In the Western/US culture in which I live, we are impatient. We do not like being in the space between what was and what is to come. Sitting in the Irish mist, I call it, because it reminds me of time spent in Ireland when I could not see around the next curve in the road or in my life; those time after something has ended and before the next begins. We want it now and we want to know the whole picture, not just the beginning. But life is full of those spaces between here and there, and seldom are we shown the second step until we actually take a first one, which we are only shown after patiently spending time in quiet of the mist.

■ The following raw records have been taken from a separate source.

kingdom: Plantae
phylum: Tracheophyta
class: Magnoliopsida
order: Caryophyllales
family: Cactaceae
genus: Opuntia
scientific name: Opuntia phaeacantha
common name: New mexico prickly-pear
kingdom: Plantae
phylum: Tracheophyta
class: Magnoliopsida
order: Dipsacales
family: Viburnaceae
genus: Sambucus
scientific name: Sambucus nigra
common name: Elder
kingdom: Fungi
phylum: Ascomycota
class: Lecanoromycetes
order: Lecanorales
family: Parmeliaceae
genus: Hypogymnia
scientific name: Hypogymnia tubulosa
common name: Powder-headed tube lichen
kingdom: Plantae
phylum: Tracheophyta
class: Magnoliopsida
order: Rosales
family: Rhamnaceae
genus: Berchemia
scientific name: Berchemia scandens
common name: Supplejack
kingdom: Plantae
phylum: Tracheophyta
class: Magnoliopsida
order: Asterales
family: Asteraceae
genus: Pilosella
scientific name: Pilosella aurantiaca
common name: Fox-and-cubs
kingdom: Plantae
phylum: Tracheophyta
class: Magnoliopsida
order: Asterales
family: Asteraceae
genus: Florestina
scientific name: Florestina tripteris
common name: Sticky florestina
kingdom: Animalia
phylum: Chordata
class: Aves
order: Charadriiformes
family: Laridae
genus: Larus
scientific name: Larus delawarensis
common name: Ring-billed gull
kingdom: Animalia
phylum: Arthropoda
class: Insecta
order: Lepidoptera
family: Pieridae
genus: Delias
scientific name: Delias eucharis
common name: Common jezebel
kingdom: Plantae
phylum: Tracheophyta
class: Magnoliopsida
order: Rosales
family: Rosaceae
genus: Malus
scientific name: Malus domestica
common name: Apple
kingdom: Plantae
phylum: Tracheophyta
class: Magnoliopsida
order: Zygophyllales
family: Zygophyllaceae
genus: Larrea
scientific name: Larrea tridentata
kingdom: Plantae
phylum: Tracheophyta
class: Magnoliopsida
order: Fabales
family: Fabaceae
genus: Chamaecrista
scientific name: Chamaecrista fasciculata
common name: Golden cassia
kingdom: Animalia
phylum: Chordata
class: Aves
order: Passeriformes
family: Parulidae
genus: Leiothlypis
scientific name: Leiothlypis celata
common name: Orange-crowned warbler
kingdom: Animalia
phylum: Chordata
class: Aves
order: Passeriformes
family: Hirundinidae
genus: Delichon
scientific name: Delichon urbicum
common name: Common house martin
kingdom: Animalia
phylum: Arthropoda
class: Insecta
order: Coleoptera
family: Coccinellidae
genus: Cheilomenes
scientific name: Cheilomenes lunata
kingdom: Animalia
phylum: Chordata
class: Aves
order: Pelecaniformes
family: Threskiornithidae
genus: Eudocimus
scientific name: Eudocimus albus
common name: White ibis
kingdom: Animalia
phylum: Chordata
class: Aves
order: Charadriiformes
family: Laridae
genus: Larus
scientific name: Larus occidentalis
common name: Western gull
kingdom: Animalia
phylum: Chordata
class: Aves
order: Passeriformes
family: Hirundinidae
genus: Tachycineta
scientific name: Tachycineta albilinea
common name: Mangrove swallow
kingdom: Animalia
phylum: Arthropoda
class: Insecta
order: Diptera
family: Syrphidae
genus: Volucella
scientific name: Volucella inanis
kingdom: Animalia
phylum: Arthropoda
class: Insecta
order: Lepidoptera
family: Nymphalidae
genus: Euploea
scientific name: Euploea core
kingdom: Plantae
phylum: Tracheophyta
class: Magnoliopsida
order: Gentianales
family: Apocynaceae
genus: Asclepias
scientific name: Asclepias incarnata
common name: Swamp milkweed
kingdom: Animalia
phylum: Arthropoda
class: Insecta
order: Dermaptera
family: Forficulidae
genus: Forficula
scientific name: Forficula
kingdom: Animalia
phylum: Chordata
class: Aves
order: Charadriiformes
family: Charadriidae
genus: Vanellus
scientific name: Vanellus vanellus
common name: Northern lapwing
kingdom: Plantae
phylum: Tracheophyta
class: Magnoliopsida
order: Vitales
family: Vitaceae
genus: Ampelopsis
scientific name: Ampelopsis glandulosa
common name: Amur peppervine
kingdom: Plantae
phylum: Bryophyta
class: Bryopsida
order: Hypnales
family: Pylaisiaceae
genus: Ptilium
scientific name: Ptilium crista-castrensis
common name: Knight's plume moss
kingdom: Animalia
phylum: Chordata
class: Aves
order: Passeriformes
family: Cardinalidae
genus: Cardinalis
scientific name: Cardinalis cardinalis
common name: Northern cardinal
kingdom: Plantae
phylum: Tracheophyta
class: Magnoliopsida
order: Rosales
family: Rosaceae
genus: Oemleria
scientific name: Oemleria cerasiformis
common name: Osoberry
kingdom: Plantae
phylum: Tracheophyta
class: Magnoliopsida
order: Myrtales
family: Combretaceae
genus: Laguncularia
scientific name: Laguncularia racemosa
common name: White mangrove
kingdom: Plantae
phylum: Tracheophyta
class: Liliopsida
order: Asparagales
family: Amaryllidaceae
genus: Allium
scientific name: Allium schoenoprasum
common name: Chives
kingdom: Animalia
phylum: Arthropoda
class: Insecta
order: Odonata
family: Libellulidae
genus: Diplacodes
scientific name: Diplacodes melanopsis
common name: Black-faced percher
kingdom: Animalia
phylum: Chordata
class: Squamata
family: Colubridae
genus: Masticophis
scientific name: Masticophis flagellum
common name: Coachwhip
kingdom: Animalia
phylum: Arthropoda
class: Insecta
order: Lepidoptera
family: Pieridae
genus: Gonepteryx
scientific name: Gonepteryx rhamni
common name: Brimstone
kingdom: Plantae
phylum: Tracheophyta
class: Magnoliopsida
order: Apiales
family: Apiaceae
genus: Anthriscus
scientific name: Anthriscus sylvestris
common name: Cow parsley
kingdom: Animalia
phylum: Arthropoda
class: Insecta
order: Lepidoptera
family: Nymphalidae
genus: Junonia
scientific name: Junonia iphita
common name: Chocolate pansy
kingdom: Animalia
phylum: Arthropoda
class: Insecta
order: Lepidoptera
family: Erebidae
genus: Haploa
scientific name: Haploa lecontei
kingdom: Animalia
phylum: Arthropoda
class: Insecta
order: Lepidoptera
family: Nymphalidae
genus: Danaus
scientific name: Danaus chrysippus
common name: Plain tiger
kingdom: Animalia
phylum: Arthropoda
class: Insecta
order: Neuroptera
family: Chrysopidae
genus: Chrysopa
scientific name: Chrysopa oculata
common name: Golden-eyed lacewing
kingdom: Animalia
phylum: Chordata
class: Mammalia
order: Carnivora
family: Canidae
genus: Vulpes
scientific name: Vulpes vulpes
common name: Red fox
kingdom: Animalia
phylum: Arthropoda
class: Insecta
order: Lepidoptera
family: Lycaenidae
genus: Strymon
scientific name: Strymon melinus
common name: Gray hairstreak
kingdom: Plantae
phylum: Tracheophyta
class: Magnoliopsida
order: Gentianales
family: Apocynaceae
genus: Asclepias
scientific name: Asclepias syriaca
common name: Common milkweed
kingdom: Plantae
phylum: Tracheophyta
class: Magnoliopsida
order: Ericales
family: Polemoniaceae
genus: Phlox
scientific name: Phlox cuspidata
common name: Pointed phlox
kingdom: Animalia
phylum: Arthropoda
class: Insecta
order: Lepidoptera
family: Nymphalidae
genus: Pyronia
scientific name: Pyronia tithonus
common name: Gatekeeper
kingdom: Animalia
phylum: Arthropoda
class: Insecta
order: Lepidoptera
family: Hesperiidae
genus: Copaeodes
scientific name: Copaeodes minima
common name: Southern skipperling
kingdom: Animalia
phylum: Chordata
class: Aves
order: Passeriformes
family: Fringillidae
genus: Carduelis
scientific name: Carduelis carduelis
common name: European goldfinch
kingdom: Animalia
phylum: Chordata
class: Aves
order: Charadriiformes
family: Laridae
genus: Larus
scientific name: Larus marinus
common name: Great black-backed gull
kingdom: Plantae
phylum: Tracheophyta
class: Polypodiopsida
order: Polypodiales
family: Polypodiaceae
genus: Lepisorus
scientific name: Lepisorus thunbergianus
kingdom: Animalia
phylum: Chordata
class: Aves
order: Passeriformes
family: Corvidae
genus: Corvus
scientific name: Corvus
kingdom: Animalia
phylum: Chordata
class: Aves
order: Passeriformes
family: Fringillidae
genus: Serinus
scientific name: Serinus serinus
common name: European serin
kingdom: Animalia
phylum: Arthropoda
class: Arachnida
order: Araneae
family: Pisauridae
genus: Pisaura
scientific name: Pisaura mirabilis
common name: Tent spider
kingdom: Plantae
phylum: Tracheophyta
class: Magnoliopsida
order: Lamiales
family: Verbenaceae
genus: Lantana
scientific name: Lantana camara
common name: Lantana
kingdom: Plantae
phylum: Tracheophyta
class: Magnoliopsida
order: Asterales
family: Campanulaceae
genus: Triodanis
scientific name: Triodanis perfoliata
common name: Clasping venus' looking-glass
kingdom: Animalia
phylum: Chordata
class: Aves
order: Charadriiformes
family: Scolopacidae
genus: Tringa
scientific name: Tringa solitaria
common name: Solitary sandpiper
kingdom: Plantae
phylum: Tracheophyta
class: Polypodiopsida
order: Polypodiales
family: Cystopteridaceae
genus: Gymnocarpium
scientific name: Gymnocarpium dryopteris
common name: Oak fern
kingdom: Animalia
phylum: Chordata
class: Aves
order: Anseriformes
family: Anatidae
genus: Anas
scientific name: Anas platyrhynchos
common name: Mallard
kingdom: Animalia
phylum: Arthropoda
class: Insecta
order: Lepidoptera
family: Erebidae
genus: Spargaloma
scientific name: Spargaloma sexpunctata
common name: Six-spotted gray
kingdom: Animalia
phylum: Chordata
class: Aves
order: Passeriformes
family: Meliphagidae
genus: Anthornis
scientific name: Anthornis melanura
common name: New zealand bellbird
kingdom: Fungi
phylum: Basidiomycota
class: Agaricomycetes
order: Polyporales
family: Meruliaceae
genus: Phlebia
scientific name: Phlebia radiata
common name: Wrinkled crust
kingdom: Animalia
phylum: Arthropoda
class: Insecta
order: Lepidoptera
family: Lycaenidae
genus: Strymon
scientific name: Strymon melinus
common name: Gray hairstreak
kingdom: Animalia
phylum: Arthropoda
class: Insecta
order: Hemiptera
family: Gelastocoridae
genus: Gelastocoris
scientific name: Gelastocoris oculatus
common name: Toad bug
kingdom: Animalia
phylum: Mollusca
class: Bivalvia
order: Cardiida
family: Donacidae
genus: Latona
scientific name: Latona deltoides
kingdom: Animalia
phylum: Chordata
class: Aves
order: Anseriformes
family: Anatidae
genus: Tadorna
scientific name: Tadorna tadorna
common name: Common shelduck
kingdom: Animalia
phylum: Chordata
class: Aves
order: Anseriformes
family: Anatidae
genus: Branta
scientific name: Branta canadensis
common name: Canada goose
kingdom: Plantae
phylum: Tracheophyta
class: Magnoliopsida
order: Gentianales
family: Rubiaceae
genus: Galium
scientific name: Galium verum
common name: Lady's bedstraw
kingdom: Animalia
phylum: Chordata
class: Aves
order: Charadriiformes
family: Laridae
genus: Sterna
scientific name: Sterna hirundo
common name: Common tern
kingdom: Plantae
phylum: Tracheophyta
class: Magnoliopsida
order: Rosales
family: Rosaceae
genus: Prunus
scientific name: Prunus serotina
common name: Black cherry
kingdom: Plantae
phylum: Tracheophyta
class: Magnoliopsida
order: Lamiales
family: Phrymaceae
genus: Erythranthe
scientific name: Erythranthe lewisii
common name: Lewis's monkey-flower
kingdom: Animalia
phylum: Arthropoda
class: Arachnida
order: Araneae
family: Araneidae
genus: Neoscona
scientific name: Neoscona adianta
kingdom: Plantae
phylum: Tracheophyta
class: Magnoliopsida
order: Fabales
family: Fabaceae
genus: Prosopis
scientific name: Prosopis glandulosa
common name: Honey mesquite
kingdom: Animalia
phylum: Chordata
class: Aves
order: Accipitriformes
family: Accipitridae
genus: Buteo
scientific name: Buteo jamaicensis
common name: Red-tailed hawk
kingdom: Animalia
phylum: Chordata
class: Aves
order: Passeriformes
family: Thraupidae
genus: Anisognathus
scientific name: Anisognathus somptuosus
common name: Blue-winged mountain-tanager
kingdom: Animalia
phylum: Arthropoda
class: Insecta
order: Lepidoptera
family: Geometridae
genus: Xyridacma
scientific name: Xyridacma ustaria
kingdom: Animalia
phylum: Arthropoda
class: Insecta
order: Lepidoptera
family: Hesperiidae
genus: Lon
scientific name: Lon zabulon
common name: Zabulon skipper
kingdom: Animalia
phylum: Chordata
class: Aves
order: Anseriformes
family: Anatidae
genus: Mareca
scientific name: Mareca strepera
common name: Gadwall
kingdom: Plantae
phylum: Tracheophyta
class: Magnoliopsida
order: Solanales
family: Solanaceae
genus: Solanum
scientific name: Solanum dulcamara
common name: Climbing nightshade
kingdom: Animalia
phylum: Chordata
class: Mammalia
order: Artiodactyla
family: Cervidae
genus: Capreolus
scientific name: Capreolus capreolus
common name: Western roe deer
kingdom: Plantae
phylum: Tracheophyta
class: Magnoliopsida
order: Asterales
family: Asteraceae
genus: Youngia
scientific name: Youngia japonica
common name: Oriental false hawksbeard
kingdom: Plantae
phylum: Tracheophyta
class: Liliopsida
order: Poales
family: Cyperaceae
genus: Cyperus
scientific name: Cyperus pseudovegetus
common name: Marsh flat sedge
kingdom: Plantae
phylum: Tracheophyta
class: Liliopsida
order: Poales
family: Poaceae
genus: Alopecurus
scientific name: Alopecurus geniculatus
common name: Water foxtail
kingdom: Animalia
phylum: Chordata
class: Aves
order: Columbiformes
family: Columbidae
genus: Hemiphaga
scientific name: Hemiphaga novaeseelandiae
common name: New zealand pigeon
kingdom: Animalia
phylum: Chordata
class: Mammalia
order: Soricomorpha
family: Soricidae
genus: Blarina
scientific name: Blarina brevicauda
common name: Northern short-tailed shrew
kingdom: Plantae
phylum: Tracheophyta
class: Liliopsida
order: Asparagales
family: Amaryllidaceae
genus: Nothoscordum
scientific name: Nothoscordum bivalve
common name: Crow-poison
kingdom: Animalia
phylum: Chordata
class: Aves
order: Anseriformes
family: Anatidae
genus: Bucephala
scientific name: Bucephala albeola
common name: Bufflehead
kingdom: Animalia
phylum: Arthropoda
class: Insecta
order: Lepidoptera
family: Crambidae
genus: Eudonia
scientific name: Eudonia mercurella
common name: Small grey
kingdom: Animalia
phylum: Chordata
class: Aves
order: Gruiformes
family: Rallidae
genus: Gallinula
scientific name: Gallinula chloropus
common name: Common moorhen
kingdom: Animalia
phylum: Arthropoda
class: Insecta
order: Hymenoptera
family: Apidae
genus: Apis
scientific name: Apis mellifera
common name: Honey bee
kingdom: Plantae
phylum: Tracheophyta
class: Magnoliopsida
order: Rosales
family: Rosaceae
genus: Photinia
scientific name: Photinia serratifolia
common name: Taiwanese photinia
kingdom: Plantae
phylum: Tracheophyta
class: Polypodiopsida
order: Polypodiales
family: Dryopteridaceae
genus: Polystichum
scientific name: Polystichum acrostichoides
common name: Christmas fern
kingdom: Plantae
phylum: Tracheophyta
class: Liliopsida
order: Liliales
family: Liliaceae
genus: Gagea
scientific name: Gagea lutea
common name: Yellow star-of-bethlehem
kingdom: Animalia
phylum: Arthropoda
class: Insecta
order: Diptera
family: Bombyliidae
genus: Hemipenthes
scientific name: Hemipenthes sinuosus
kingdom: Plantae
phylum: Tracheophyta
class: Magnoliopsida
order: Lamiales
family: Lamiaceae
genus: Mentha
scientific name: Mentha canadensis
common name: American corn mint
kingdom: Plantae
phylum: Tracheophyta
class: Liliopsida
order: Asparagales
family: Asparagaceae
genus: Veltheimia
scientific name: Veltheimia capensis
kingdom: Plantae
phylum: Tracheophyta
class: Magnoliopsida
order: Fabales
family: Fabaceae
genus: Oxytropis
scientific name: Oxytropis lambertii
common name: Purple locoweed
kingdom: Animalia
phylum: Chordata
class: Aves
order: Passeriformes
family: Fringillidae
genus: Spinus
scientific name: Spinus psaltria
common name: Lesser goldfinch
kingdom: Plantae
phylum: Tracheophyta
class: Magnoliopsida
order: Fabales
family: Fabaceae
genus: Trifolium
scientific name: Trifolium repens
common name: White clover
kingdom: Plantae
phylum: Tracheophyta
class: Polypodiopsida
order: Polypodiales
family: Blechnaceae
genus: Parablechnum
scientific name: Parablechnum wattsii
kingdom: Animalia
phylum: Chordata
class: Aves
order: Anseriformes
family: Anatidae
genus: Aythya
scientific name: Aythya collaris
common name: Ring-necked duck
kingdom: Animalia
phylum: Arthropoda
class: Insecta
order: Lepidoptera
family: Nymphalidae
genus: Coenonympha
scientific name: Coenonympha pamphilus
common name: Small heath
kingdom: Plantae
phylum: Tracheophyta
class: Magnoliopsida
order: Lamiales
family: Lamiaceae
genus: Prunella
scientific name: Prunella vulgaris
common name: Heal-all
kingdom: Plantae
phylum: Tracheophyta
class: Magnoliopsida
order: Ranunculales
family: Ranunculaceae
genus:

“When we last spoke, you suggested I read poetry,” a friend writes. “It reminded me of our talk about the Irish mist.” I beg you, to have patience with everything unresolved in your heart and try to love the questions themselves as if they were locked rooms or books written in a very foreign language. Don’t search for the answers, which could not be given to you now, because you would not be able to live them. And the point is, to live everything. Live the questions now. Perhaps then, someday far in the future, you will gradually, without even noticing it, live your way into the answer. ~ Rainer Maria Rilke Letters to a Young Poet

Rilke’s words speak elegantly to spending time in the Irish mist, moments of needed reflection that help us let go of that which was and grow into that which is to come. Where I live, in a rural wooded area, patience comes easier for me than it used to when I lived in the city. Perhaps it’s age as well that allows me to sit quietly and watch the morning mist rise from the farm fields on the other side of the trees, still bare from winter’s winds. Perhaps even, it’s a bit of wisdom that allows me to reflect on that which was, to heal and clear my wounds and un-attach from life’s past joys, so when the time is right, I can move into the next phase of my life, allowing the next creation to unfold in Divine time. If we are able to do this—allowing our lives to unfold naturally rather than pushing at them—that which comes is ready for us, as we are ready for it, created by our dreams and built by our patience.